No Chile, país latino-americano pioneiro nesta matéria, a transnacional suíça também tentou impedir a aplicação da popularmente chamada Lei “Super 8” (lei 20.606), em referência a um chocolate fabricado pela Nestlé e que naquele país é bastante consumido (três tabletes por segundo, segundo a empresa).

E contou com a colaboração da SECO, que buscou, por exemplo, que os rótulos de advertência sobre os danos causados por esses “alimentos” fossem menos “alarmistas”.

Em entrevista realizada em 2017, o diretor local da Nestlé, Pablo Devoto, permitiu-se falar «como se fosse o presidente do Chile», ironizou Public Eye. «Temos que deixar de assustar e começar a educar», explicou então o empresário.

Entretanto, ele estava errado. “Em junho de 2019, um estudo de acompanhamento realizado por três universidades chilenas mostrou que as vendas de produtos com rótulos de advertência diminuíram consideravelmente: 25 por cento no caso de bebidas açucaradas e até 36 por cento nos cereais para café da manhã”, indicou a ONG suíça.

A Nestlé também operou contra a Lei de Alimentação Saudável que entrou em vigor no Peru no final de 2019. Não teve sucesso.

Tanto o Peru quanto o Chile são mercados interessantes para a transnacional europeia. Em ambos os países, a Nestlé arrecada um total de 500 milhões de francos suíços por ano (cerca de 515 milhões de dólares). Mas no México estão as grandes ligas: lá suas vendas totais ultrapassam 3 bilhões de dólares.

Persevera

A Public Eye disse que a entrada em vigor do Tratado de Livre Comércio da América do Norte com os Estados Unidos e o Canadá, em 1994, «é frequentemente citado como o início da evolução desastrosa para uma dieta cada vez mais insalubre para a população mexicana», pelas liberalizações presentes.

Mas López-Gatell o situa na década anterior, quando já havia começado no México «uma transformação para o neoliberalismo, para a desregulamentação e, portanto, para o enfraquecimento da proteção à saúde».

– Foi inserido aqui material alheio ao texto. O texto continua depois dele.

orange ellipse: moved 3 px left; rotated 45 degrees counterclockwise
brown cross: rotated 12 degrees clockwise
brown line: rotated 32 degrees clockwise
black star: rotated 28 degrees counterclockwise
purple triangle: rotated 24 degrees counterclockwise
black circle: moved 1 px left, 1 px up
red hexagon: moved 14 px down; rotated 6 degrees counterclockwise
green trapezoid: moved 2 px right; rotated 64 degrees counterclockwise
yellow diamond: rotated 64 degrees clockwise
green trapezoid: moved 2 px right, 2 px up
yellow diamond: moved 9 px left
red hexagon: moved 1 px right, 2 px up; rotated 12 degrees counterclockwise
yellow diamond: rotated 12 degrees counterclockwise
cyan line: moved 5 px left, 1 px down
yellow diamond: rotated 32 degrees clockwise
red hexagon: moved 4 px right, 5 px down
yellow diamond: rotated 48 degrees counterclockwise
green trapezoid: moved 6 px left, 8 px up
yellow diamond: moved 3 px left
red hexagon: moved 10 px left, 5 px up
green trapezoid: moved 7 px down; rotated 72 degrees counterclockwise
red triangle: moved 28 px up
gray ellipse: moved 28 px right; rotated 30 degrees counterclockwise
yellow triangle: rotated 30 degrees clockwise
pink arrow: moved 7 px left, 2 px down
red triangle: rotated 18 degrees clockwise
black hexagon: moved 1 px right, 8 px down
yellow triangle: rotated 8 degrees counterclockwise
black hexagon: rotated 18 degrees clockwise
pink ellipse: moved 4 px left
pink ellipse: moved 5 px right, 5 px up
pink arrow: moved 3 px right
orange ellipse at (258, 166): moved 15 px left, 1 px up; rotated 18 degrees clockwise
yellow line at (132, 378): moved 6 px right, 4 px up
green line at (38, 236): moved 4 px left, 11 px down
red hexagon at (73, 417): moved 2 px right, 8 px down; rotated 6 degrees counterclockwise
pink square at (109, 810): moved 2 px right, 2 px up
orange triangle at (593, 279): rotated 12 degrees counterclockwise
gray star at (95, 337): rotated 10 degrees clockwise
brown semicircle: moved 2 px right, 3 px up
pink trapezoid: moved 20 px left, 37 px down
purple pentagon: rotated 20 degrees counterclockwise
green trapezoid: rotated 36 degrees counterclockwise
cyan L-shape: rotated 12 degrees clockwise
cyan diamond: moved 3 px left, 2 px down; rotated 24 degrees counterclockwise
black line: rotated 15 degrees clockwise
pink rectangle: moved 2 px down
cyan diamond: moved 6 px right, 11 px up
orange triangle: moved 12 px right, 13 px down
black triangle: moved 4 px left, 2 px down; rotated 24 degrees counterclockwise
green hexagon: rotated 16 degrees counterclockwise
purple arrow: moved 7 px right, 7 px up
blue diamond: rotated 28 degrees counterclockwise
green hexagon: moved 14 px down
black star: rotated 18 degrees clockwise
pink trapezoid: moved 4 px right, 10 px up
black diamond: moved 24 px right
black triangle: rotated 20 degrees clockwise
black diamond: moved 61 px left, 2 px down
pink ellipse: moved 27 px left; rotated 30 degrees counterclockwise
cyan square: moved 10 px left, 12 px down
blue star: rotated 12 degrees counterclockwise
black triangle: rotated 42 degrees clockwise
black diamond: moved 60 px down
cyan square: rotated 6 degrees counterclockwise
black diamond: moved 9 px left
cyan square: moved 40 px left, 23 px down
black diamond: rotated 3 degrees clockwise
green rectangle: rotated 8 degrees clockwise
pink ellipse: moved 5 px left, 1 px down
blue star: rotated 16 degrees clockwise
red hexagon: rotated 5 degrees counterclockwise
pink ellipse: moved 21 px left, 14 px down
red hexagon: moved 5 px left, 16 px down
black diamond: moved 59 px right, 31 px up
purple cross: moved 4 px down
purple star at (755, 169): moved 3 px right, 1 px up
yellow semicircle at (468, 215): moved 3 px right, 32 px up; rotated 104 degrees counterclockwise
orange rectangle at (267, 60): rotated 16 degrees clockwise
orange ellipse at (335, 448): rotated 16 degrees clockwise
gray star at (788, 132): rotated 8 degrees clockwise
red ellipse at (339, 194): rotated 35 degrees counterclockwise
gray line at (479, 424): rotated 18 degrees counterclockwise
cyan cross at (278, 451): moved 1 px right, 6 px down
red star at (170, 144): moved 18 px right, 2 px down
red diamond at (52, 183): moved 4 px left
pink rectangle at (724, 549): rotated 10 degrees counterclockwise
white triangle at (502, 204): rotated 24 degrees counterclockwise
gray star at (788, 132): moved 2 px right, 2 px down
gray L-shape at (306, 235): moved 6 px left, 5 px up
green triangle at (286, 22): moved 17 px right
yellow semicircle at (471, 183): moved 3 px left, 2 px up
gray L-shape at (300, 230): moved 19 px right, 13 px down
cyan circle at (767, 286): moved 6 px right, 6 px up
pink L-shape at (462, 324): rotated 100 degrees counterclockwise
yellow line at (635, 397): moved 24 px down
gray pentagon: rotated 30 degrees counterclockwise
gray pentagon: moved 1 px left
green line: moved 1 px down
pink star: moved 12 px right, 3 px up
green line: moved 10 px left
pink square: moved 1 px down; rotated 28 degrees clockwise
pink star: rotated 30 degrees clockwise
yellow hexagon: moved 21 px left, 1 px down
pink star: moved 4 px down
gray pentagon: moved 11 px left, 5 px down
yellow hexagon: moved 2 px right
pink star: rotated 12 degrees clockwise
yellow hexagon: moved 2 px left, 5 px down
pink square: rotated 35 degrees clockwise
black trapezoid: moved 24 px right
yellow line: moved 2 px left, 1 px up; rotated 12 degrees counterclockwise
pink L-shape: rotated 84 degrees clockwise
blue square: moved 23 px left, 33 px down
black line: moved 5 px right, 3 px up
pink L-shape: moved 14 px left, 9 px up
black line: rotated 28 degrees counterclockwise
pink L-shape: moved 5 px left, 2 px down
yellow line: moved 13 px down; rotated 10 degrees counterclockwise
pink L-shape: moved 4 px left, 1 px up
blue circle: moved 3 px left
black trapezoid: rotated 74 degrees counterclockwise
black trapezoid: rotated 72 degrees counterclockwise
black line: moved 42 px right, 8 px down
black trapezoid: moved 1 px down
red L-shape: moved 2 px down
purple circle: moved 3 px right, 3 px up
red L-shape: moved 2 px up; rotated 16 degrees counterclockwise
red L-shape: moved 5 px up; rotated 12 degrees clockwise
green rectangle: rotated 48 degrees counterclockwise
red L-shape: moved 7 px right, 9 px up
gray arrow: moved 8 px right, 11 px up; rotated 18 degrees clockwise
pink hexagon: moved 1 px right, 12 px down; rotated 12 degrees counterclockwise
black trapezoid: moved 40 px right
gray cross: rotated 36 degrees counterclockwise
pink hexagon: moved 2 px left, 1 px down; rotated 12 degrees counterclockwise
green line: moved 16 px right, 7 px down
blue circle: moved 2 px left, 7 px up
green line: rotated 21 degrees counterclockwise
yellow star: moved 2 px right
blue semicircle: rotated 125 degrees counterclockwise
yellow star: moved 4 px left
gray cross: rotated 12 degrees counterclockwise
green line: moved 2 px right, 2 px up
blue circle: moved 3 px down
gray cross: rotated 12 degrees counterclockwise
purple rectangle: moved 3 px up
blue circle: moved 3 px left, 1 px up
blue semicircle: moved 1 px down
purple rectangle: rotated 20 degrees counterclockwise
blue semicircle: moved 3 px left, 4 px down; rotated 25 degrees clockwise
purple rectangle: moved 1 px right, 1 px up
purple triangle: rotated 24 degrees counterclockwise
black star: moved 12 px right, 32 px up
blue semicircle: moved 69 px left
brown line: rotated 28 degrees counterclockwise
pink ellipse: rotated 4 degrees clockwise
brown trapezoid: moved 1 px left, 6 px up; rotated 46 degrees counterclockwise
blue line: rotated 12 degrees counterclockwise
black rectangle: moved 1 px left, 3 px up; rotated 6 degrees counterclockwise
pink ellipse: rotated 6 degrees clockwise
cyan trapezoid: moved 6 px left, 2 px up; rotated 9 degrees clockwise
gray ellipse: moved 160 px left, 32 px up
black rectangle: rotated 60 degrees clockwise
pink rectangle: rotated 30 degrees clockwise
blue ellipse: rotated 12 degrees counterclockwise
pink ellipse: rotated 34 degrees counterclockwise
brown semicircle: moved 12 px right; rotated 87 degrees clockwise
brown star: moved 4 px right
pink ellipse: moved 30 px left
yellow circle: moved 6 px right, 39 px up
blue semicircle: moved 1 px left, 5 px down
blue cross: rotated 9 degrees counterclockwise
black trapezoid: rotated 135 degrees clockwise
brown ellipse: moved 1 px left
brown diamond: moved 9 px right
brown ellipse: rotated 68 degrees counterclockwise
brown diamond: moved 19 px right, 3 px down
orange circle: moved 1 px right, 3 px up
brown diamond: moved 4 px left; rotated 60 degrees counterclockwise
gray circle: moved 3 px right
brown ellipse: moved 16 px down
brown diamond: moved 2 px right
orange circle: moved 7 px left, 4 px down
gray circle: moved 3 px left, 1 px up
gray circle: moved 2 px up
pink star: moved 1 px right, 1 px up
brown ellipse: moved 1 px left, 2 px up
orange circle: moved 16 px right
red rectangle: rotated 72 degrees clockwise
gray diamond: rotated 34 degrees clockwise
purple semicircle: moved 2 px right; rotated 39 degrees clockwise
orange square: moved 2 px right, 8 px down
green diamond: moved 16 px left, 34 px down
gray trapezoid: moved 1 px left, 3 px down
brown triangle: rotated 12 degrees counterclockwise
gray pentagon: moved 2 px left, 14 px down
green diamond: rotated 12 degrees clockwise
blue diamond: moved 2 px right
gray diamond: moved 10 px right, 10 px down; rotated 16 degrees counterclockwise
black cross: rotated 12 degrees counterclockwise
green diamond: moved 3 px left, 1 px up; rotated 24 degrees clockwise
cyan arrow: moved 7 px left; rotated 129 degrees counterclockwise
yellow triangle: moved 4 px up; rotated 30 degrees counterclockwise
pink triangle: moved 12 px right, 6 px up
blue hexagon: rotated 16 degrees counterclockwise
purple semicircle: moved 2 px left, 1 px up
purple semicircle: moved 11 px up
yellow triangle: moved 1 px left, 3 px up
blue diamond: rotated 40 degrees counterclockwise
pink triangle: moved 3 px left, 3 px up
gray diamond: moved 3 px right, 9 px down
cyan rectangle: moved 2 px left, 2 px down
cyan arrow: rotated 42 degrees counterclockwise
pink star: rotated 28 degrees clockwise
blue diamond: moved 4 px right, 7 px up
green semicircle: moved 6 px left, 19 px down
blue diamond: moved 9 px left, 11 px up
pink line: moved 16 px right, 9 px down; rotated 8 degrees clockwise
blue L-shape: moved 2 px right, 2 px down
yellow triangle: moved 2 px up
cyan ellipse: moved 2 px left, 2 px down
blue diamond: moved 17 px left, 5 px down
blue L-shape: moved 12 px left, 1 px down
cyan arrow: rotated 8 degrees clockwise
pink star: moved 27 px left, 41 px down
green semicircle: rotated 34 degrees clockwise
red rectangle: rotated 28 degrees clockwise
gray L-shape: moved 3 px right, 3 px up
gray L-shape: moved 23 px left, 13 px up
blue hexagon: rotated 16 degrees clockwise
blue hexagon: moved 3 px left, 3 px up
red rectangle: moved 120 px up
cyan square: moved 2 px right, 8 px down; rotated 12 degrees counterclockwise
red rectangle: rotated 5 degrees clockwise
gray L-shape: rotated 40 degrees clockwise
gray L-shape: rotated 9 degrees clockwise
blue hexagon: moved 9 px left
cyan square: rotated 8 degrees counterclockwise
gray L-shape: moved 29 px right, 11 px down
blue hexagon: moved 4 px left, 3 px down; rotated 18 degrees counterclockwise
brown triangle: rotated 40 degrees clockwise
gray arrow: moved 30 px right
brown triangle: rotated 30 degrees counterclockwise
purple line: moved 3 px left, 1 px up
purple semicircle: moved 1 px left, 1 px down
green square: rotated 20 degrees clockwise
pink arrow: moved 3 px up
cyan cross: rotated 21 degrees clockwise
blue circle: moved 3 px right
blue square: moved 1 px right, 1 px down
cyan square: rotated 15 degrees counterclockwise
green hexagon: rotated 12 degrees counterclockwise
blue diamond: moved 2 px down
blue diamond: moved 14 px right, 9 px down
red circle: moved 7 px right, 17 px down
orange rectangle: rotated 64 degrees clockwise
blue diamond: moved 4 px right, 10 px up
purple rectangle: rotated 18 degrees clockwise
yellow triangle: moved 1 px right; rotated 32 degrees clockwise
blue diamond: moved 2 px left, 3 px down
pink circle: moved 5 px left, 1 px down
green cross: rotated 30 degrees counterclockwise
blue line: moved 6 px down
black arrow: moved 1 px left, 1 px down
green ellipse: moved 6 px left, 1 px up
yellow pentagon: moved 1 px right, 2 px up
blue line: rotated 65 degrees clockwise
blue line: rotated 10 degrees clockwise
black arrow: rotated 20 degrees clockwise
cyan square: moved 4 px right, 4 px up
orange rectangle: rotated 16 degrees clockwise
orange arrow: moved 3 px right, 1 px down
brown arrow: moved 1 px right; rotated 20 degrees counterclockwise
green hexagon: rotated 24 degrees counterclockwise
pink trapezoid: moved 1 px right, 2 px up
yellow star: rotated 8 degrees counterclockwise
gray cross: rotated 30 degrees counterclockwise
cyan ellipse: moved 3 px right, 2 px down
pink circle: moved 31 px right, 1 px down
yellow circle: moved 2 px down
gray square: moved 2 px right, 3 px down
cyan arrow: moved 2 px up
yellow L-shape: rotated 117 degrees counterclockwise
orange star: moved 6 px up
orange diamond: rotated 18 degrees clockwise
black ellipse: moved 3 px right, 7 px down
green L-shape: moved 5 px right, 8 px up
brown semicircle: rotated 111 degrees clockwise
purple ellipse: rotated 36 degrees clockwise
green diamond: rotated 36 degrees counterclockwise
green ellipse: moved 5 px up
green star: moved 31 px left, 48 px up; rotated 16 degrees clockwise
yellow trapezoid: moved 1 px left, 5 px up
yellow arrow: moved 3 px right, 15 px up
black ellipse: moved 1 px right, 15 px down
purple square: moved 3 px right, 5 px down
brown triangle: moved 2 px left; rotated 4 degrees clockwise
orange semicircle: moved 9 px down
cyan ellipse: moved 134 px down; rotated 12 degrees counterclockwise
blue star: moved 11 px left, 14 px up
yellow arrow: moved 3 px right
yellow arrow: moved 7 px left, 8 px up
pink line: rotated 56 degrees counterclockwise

O médico e ativista argentino Damián Verseñaassi pensa que assim como há uma divisão internacional do trabalho em que os países do Sul global ocupam um papel subordinado, há também uma «geopolítica da saúde» a partir da qual os países ricos −e as transnacionais− transferem para os países pobres os danos causados por políticas e práticas que não podem mais –ou podem cada vez menos– aplicar dentro das suas próprias fronteiras.

Nos onze anos em que esteve à frente da SECO em Berna, até recentemente, Marie-Gabrielle Ineichen-Fleisch se orgulha de ter defendido com unhas e dentes os interesses das transnacionais suíças no exterior.

Uma das principais tarefas dos meus últimos onze anos como diretora da SECO foi evitar mais regulamentação”, disse agora em maio.